Abstract

Since the 1960s, the Permian Basin of west Texas and southeast New Mexico has experienced earthquakes that were possibly triggered by oil and gas activities. In recent years, seismicity has been concentrated near Pecos, Texas; around the Dagger Draw Field, New Mexico; and near the Cogdell Field, Snyder, Texas. We have collected hundreds of measurements of stress orientation and relative magnitude to identify potentially active normal, normal/strike-slip, or strike-slip faults that might be susceptible to earthquake triggering in this region. In the Midland Basin and Central Basin Platform, the faulting regime is consistently normal/strike slip, and the direction of the maximum horizontal compressive stress (SHmax) is approximately east–west, although modest rotations of the SHmax direction are seen in some areas.
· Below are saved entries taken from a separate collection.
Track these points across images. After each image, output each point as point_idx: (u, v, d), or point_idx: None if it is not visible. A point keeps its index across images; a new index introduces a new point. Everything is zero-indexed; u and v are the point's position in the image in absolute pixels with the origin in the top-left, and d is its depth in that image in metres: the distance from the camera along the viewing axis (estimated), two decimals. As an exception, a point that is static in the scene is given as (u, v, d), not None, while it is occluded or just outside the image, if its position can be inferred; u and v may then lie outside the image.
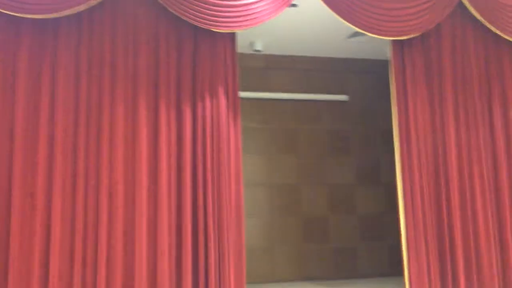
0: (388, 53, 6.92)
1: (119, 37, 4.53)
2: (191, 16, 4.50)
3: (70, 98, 4.38)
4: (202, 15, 4.51)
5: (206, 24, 4.52)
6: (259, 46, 6.66)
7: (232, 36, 4.70)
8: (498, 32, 5.20)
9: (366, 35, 5.60)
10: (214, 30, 4.55)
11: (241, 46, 6.72)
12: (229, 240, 4.35)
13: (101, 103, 4.44)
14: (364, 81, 7.42)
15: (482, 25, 5.23)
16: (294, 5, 5.35)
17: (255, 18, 4.62)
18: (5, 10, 4.13)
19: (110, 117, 4.40)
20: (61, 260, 4.13)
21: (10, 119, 4.26)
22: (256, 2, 4.63)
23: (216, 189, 4.39)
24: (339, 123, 7.25)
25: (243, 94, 6.89)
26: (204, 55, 4.57)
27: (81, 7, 4.30)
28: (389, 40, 5.05)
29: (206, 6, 4.52)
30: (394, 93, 5.01)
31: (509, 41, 5.29)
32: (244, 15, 4.60)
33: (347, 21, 4.83)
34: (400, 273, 6.95)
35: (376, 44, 6.84)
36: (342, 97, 7.25)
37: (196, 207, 4.38)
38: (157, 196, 4.35)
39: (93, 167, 4.33)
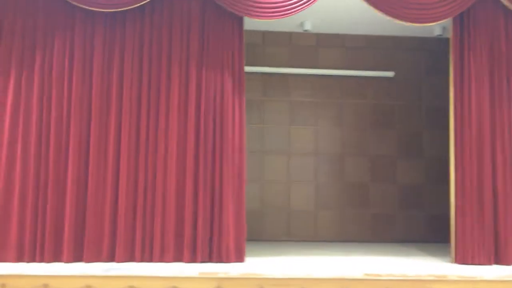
0: (435, 30, 7.27)
1: (175, 24, 5.40)
2: (233, 4, 5.23)
3: (135, 76, 5.32)
4: (240, 3, 5.24)
5: (243, 12, 5.24)
6: (308, 26, 7.26)
7: (240, 18, 5.43)
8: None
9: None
10: (256, 19, 5.30)
11: (292, 26, 7.32)
12: (229, 202, 5.15)
13: (159, 80, 5.32)
14: (411, 58, 7.82)
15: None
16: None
17: (289, 8, 5.32)
18: (82, 4, 5.08)
19: (167, 92, 5.29)
20: (126, 212, 5.12)
21: (88, 93, 5.28)
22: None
23: (219, 156, 5.23)
24: (384, 98, 7.73)
25: (293, 70, 7.55)
26: (215, 36, 5.37)
27: (144, 2, 5.17)
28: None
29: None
30: (452, 69, 5.53)
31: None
32: (279, 6, 5.27)
33: (378, 9, 5.36)
34: (436, 240, 7.43)
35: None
36: (388, 74, 7.70)
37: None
38: (198, 160, 5.26)
39: (153, 135, 5.25)
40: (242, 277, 4.22)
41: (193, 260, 5.04)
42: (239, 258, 5.11)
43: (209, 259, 5.08)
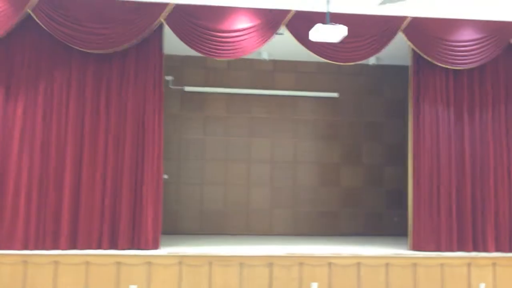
0: (371, 60, 9.02)
1: (157, 58, 7.05)
2: (200, 48, 6.88)
3: (121, 102, 6.90)
4: (207, 47, 6.89)
5: (209, 53, 6.89)
6: (265, 56, 8.97)
7: (159, 47, 7.05)
8: (433, 61, 7.23)
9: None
10: (215, 58, 6.97)
11: (252, 54, 8.89)
12: (148, 196, 6.69)
13: (145, 107, 6.92)
14: (353, 81, 9.55)
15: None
16: (280, 34, 7.50)
17: (243, 50, 6.95)
18: (78, 47, 6.69)
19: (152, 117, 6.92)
20: (112, 209, 6.71)
21: (81, 118, 6.83)
22: (244, 40, 6.94)
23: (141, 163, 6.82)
24: (330, 115, 9.47)
25: (253, 91, 9.24)
26: (141, 61, 6.99)
27: (128, 45, 6.80)
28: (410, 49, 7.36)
29: (210, 41, 6.87)
30: (410, 90, 7.37)
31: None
32: (235, 48, 6.93)
33: (312, 52, 7.07)
34: (373, 234, 9.18)
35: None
36: (334, 94, 9.42)
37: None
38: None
39: (134, 154, 6.84)
40: (197, 255, 6.14)
41: (115, 247, 6.55)
42: (155, 246, 6.57)
43: (132, 246, 6.59)
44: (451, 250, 7.05)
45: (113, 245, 6.57)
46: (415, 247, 7.02)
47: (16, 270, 6.02)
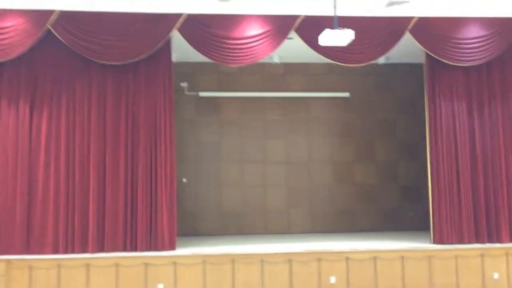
0: (381, 60, 9.27)
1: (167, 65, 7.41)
2: (214, 56, 7.22)
3: (136, 111, 7.25)
4: (220, 55, 7.23)
5: (222, 61, 7.24)
6: (276, 59, 9.28)
7: (168, 56, 7.39)
8: (440, 59, 7.49)
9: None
10: (225, 65, 7.34)
11: (264, 59, 9.25)
12: (163, 194, 7.03)
13: (157, 113, 7.28)
14: (363, 81, 9.83)
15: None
16: (290, 38, 7.81)
17: (255, 56, 7.28)
18: (96, 59, 7.06)
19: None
20: (134, 214, 7.09)
21: (102, 128, 7.21)
22: (256, 46, 7.27)
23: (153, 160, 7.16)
24: (342, 114, 9.76)
25: (266, 94, 9.56)
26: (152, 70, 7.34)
27: (144, 56, 7.16)
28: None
29: (223, 49, 7.21)
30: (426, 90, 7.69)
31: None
32: (247, 55, 7.27)
33: (322, 55, 7.38)
34: (390, 229, 9.45)
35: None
36: (345, 94, 9.71)
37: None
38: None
39: (148, 160, 7.20)
40: (220, 254, 6.53)
41: (136, 249, 6.91)
42: (171, 247, 6.94)
43: (149, 248, 6.93)
44: (471, 242, 7.31)
45: (135, 247, 6.95)
46: (438, 241, 7.28)
47: (50, 274, 6.46)
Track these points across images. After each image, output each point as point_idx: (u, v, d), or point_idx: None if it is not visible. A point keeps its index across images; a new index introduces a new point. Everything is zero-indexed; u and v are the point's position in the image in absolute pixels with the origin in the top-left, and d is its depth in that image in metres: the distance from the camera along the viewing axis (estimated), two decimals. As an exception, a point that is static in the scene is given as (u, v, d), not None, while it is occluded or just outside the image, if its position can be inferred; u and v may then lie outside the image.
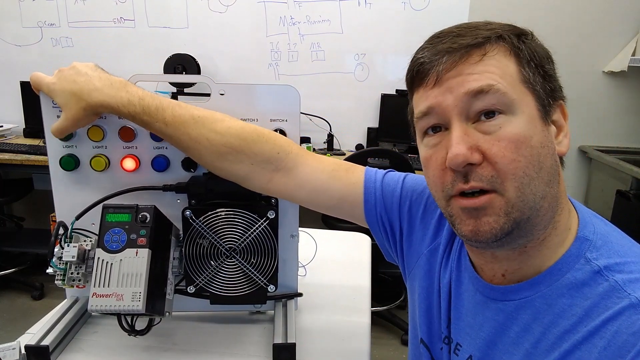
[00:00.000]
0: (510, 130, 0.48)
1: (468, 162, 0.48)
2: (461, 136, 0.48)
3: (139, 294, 0.64)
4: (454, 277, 0.63)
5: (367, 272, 1.08)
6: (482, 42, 0.49)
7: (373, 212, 0.72)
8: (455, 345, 0.62)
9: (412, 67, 0.54)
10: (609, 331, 0.45)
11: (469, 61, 0.49)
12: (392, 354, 2.24)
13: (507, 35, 0.50)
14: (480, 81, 0.48)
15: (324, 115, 2.59)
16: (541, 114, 0.50)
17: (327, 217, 2.41)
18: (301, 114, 0.76)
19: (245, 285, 0.77)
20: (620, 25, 2.62)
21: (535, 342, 0.51)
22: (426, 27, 2.60)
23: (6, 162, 2.29)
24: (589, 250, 0.50)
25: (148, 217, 0.67)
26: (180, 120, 0.68)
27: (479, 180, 0.48)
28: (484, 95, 0.48)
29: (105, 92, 0.67)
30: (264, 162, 0.70)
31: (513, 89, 0.49)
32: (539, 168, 0.49)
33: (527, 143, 0.48)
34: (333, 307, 0.93)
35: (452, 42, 0.50)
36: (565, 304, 0.49)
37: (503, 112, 0.48)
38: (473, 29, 0.51)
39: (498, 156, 0.48)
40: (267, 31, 2.59)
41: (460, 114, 0.49)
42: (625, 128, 2.76)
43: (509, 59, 0.50)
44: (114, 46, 2.65)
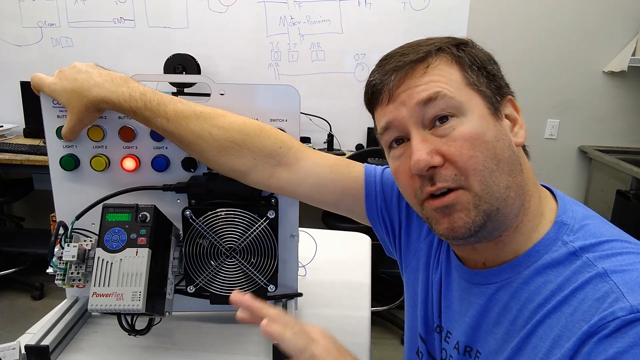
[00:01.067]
0: (463, 130, 0.51)
1: (429, 165, 0.51)
2: (420, 143, 0.52)
3: (138, 294, 0.64)
4: (444, 269, 0.66)
5: (367, 272, 1.08)
6: (424, 56, 0.54)
7: (374, 206, 0.74)
8: (445, 333, 0.64)
9: (367, 90, 0.59)
10: (577, 299, 0.48)
11: (415, 75, 0.53)
12: (392, 354, 2.24)
13: (446, 47, 0.55)
14: (428, 90, 0.52)
15: (324, 115, 2.59)
16: (491, 111, 0.53)
17: (327, 217, 2.41)
18: (301, 114, 0.76)
19: (245, 285, 0.77)
20: (620, 25, 2.62)
21: (512, 320, 0.53)
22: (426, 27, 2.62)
23: (6, 162, 2.29)
24: (566, 233, 0.53)
25: (148, 217, 0.67)
26: (183, 115, 0.69)
27: (444, 180, 0.52)
28: (433, 102, 0.52)
29: (106, 87, 0.67)
30: (266, 157, 0.71)
31: (459, 92, 0.52)
32: (497, 160, 0.51)
33: (481, 139, 0.51)
34: (333, 307, 0.93)
35: (397, 61, 0.55)
36: (540, 281, 0.52)
37: (454, 114, 0.52)
38: (415, 47, 0.55)
39: (456, 155, 0.51)
40: (267, 31, 2.59)
41: (416, 123, 0.53)
42: (625, 128, 2.76)
43: (451, 67, 0.54)
44: (114, 46, 2.65)
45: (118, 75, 0.69)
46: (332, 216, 2.41)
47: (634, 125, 2.75)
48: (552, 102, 2.74)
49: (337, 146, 2.65)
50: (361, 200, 0.74)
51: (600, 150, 2.67)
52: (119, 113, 0.75)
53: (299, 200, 0.76)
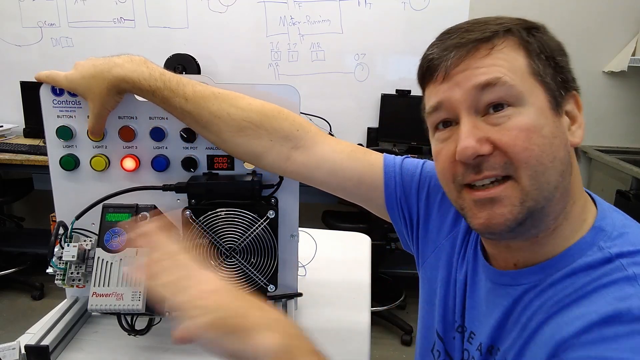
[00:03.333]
0: (520, 120, 0.48)
1: (477, 154, 0.48)
2: (470, 129, 0.49)
3: (138, 294, 0.64)
4: (470, 267, 0.63)
5: (367, 272, 1.08)
6: (490, 36, 0.50)
7: (393, 196, 0.72)
8: (469, 333, 0.62)
9: (422, 64, 0.55)
10: (597, 294, 0.46)
11: (477, 55, 0.49)
12: (392, 354, 2.24)
13: (516, 29, 0.51)
14: (487, 74, 0.48)
15: (324, 115, 2.59)
16: (552, 105, 0.50)
17: (327, 217, 2.41)
18: (301, 114, 0.76)
19: (245, 285, 0.77)
20: (620, 25, 2.62)
21: (531, 315, 0.51)
22: (426, 27, 2.62)
23: (6, 162, 2.29)
24: (603, 239, 0.50)
25: (148, 217, 0.67)
26: (201, 95, 0.69)
27: (492, 168, 0.49)
28: (491, 88, 0.48)
29: (126, 67, 0.67)
30: (283, 139, 0.70)
31: (521, 81, 0.49)
32: (553, 157, 0.48)
33: (538, 132, 0.48)
34: (333, 307, 0.93)
35: (460, 37, 0.50)
36: (568, 281, 0.49)
37: (512, 104, 0.48)
38: (482, 24, 0.51)
39: (509, 145, 0.48)
40: (267, 31, 2.59)
41: (469, 107, 0.50)
42: (625, 128, 2.76)
43: (517, 52, 0.50)
44: (114, 46, 2.65)
45: (137, 57, 0.69)
46: (332, 216, 2.41)
47: (634, 125, 2.75)
48: (552, 102, 2.74)
49: (337, 146, 2.64)
50: (379, 189, 0.72)
51: (600, 150, 2.67)
52: (119, 113, 0.75)
53: (314, 186, 0.74)
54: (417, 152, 2.63)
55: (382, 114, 2.62)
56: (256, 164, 0.73)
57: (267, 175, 0.80)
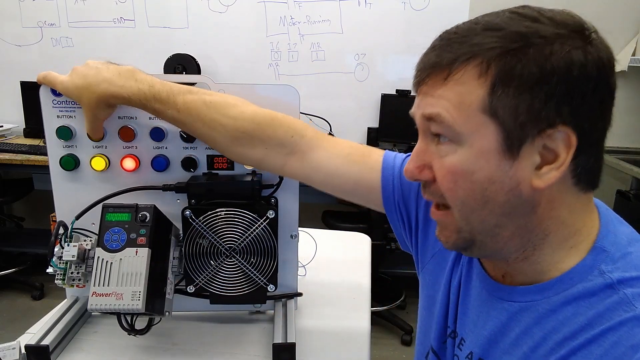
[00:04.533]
0: (450, 161, 0.48)
1: (414, 179, 0.52)
2: (417, 153, 0.52)
3: (138, 294, 0.64)
4: (465, 272, 0.63)
5: (367, 272, 1.08)
6: (449, 63, 0.46)
7: (391, 198, 0.71)
8: (460, 339, 0.62)
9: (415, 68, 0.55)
10: (608, 341, 0.44)
11: (436, 80, 0.48)
12: (392, 354, 2.24)
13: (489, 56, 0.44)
14: (432, 107, 0.48)
15: (324, 115, 2.59)
16: (503, 147, 0.45)
17: (327, 217, 2.41)
18: (301, 114, 0.76)
19: (245, 285, 0.77)
20: (620, 25, 2.61)
21: (534, 347, 0.50)
22: (426, 27, 2.62)
23: (6, 162, 2.29)
24: (604, 262, 0.48)
25: (148, 217, 0.67)
26: (193, 106, 0.68)
27: (431, 195, 0.52)
28: (432, 122, 0.49)
29: (114, 82, 0.67)
30: (278, 146, 0.70)
31: (466, 119, 0.45)
32: (483, 202, 0.47)
33: (466, 177, 0.47)
34: (333, 307, 0.93)
35: (427, 56, 0.50)
36: (570, 312, 0.48)
37: (451, 140, 0.48)
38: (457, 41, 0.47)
39: (439, 182, 0.50)
40: (267, 31, 2.59)
41: (424, 131, 0.52)
42: (625, 128, 2.76)
43: (477, 81, 0.45)
44: (114, 46, 2.65)
45: (125, 69, 0.69)
46: (332, 216, 2.41)
47: (634, 125, 2.75)
48: (552, 102, 2.74)
49: (337, 146, 2.65)
50: (377, 191, 0.71)
51: (600, 150, 2.66)
52: (119, 113, 0.75)
53: (315, 187, 0.74)
54: (417, 152, 2.63)
55: (382, 114, 2.62)
56: (256, 169, 0.74)
57: (267, 175, 0.80)
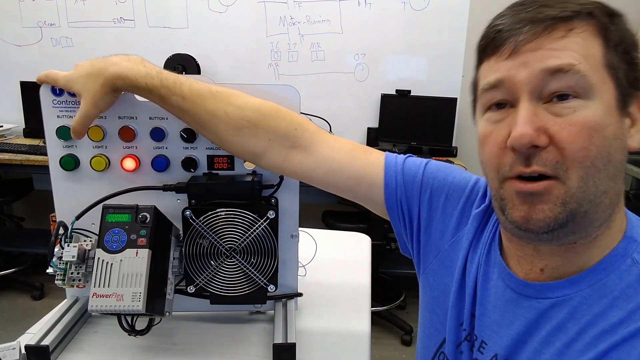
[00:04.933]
0: (585, 115, 0.44)
1: (533, 143, 0.45)
2: (529, 115, 0.45)
3: (139, 294, 0.64)
4: (482, 271, 0.60)
5: (367, 272, 1.08)
6: (571, 16, 0.45)
7: (393, 196, 0.69)
8: (480, 343, 0.59)
9: (487, 34, 0.50)
10: None
11: (553, 35, 0.45)
12: (392, 354, 2.24)
13: (598, 13, 0.46)
14: (561, 59, 0.44)
15: (324, 115, 2.59)
16: (619, 104, 0.46)
17: (327, 217, 2.41)
18: (301, 114, 0.76)
19: (245, 285, 0.77)
20: (620, 25, 2.61)
21: (568, 342, 0.48)
22: (426, 27, 2.62)
23: (6, 162, 2.29)
24: (636, 251, 0.48)
25: (148, 217, 0.67)
26: (198, 93, 0.68)
27: (542, 164, 0.45)
28: (562, 74, 0.44)
29: (122, 65, 0.67)
30: (281, 138, 0.69)
31: (595, 72, 0.45)
32: (608, 160, 0.45)
33: (600, 132, 0.44)
34: (333, 307, 0.93)
35: (537, 11, 0.46)
36: (606, 305, 0.46)
37: (579, 95, 0.45)
38: (562, 1, 0.46)
39: (567, 141, 0.44)
40: (267, 31, 2.59)
41: (532, 91, 0.46)
42: (625, 128, 2.75)
43: (595, 39, 0.46)
44: (114, 46, 2.65)
45: (134, 57, 0.69)
46: (332, 216, 2.41)
47: (634, 125, 2.75)
48: (552, 102, 2.74)
49: (337, 146, 2.65)
50: (379, 188, 0.69)
51: (600, 150, 2.66)
52: (119, 113, 0.75)
53: (314, 185, 0.73)
54: (417, 152, 2.63)
55: (382, 114, 2.62)
56: (256, 163, 0.73)
57: (267, 175, 0.79)
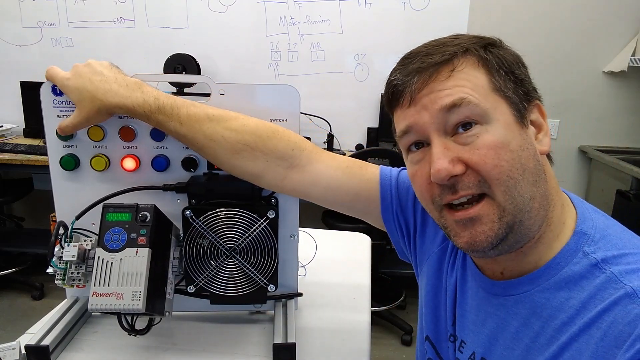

Within the Delaware Basin, however, a large-magnitude clockwise rotation (∼150°) of SHmax occurs progressively from being nearly north–south in the north to east-southeast–west-northwest in the south, including the western Val Verde Basin. A normal faulting stress field is observed throughout the Delaware Basin. We use these stress data to estimate the potential for slip on mapped faults across the Permian Basin in response to injection-related pressure changes at depth that might be associated with future oil and gas development activities in the region.